▶ **Assignment**: Convert all of the data below into a Markdown table with two columns, Row and Text, giving each non-blank line its own numbered row in order.

▶ **Task data**:
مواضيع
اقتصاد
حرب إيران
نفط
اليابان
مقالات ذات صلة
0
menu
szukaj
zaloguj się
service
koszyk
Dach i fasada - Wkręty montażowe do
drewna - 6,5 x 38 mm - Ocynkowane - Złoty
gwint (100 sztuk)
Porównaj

▶ **Solution for this task**:
| Row | Text |
|---|---|
| 1 | مواضيع |
| 2 | اقتصاد |
| 3 | حرب إيران |
| 4 | نفط |
| 5 | اليابان |
| 6 | مقالات ذات صلة |
| 7 | 0 |
| 8 | menu |
| 9 | szukaj |
| 10 | zaloguj się |
| 11 | service |
| 12 | koszyk |
| 13 | Dach i fasada - Wkręty montażowe do |
| 14 | drewna - 6,5 x 38 mm - Ocynkowane - Złoty |
| 15 | gwint (100 sztuk) |
| 16 | Porównaj |